Although it's in Basra, the oil-rich southern city, where the Mahdi Army and Iraqi forces were locked in a bitter fight for a second day, killing at least 55, many in Baghdad fear that clash will trigger a new battle in Mr. Sadr's Baghdad stronghold. Already there were reports by US-funded Al Hurra TV, citing hospital sources, that at least 20 people have been killed and 140 wounded in sporadic clashes in Sadr City since Tuesday.

Now, in a place where the US has done battle many times before, a sense of siege and helplessness has replaced some of the flickers of optimism that emerged over the past few months as a result of improved security made possible by the US surge and the Mahdi Army's seven-month cease-fire, which now looks to be shattered.

"We are yet again caught between two fires and we the citizens always pay the price of the feuding by the political leaders," said a man who gave his name as Abu Muthana. He stood in front of a row of shuttered shops, including his own, off Beirut Square on the edge of Sadr City. The district's shops closed in obedience to a call for protest issued by Sadr's movement.

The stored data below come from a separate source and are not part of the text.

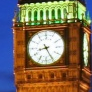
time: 8:25
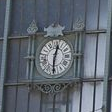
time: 12:30
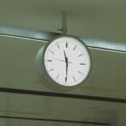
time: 11:29
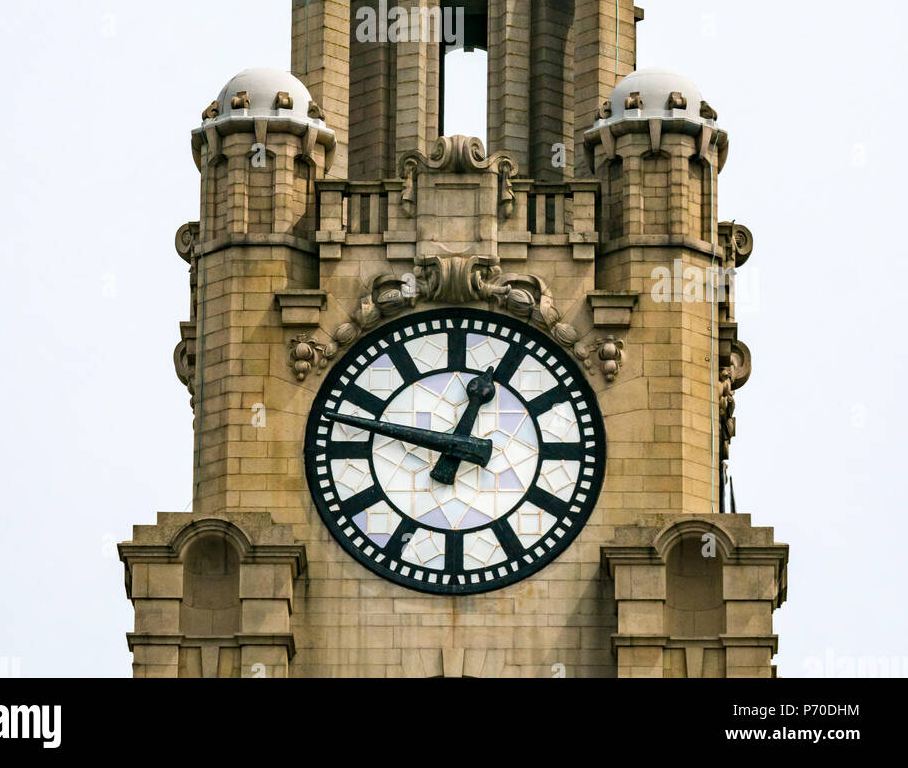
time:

In the nearly empty square, Muhammad Karim rushed on his bicycle to get his brother, Majid, who was manning a modest tea stand.

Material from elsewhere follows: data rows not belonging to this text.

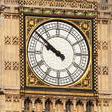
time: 9:51
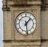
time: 1:28
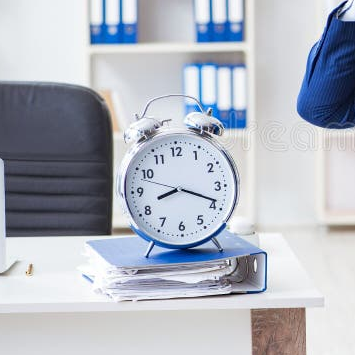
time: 8:18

"You have to lock up, come on, all hell is going to break loose soon," Muhammad told his brother, who grudgingly padlocked the battered metal cabinet that serves as his teashop and shuffled away.

Nearby, another resident, Nada Makhallad, walked her son, Ayman, back home because his elementary school was shut down. She was on the verge of tears.

She had to beg a pharmacist to come and open up so she can get medicine for her ailing mother.

"We live in a state of fear. I want to get out," said Ms. Makhallad, adding that she's going to try to find a way to leave Baghdad soon to join her husband working in Lebanon now.

Another resident, who spoke on condition of anonymity for fear of retribution, said he picked up three bodies of employees at Baghdad Airport allegedly shot dead by militiamen after challenging their orders.

Across the Shiite enclave, home to almost 3 million people, US soldiers – some on foot and others in Stryker combat vehicles and Humvees – were out in force at all the major entrances, especially next to Iraqi Army checkpoints.